* **Set task**:
Turn the lines below into a numbered list, leaving out any blank lines.

-------

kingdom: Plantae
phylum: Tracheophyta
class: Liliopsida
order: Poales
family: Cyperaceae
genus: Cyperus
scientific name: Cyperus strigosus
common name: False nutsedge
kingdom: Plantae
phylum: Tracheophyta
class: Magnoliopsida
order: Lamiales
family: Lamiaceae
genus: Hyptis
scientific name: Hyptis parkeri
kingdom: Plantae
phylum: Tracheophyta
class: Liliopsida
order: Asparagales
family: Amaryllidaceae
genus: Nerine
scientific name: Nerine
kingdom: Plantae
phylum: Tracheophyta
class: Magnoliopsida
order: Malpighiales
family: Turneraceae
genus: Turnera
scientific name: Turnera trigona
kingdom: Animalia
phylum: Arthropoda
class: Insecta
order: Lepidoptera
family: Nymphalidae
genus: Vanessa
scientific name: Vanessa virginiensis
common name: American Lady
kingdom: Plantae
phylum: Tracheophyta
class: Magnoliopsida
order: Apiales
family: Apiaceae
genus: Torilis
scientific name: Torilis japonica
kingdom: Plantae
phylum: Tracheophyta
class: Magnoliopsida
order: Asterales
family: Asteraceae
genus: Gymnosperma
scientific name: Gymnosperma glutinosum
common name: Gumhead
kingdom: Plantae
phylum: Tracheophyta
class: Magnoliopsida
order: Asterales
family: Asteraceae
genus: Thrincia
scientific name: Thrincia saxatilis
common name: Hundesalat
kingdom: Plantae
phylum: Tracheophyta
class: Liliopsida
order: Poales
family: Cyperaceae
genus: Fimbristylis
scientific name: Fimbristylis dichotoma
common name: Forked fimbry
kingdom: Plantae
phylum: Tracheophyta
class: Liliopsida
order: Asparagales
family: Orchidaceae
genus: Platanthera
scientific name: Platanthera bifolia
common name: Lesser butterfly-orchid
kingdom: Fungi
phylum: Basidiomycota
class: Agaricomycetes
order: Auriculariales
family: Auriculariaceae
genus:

-------

* **Solution for this problem**:
1. kingdom: Plantae
2. phylum: Tracheophyta
3. class: Liliopsida
4. order: Poales
5. family: Cyperaceae
6. genus: Cyperus
7. scientific name: Cyperus strigosus
8. common name: False nutsedge
9. kingdom: Plantae
10. phylum: Tracheophyta
11. class: Magnoliopsida
12. order: Lamiales
13. family: Lamiaceae
14. genus: Hyptis
15. scientific name: Hyptis parkeri
16. kingdom: Plantae
17. phylum: Tracheophyta
18. class: Liliopsida
19. order: Asparagales
20. family: Amaryllidaceae
21. genus: Nerine
22. scientific name: Nerine
23. kingdom: Plantae
24. phylum: Tracheophyta
25. class: Magnoliopsida
26. order: Malpighiales
27. family: Turneraceae
28. genus: Turnera
29. scientific name: Turnera trigona
30. kingdom: Animalia
31. phylum: Arthropoda
32. class: Insecta
33. order: Lepidoptera
34. family: Nymphalidae
35. genus: Vanessa
36. scientific name: Vanessa virginiensis
37. common name: American Lady
38. kingdom: Plantae
39. phylum: Tracheophyta
40. class: Magnoliopsida
41. order: Apiales
42. family: Apiaceae
43. genus: Torilis
44. scientific name: Torilis japonica
45. kingdom: Plantae
46. phylum: Tracheophyta
47. class: Magnoliopsida
48. order: Asterales
49. family: Asteraceae
50. genus: Gymnosperma
51. scientific name: Gymnosperma glutinosum
52. common name: Gumhead
53. kingdom: Plantae
54. phylum: Tracheophyta
55. class: Magnoliopsida
56. order: Asterales
57. family: Asteraceae
58. genus: Thrincia
59. scientific name: Thrincia saxatilis
60. common name: Hundesalat
61. kingdom: Plantae
62. phylum: Tracheophyta
63. class: Liliopsida
64. order: Poales
65. family: Cyperaceae
66. genus: Fimbristylis
67. scientific name: Fimbristylis dichotoma
68. common name: Forked fimbry
69. kingdom: Plantae
70. phylum: Tracheophyta
71. class: Liliopsida
72. order: Asparagales
73. family: Orchidaceae
74. genus: Platanthera
75. scientific name: Platanthera bifolia
76. common name: Lesser butterfly-orchid
77. kingdom: Fungi
78. phylum: Basidiomycota
79. class: Agaricomycetes
80. order: Auriculariales
81. family: Auriculariaceae
82. genus:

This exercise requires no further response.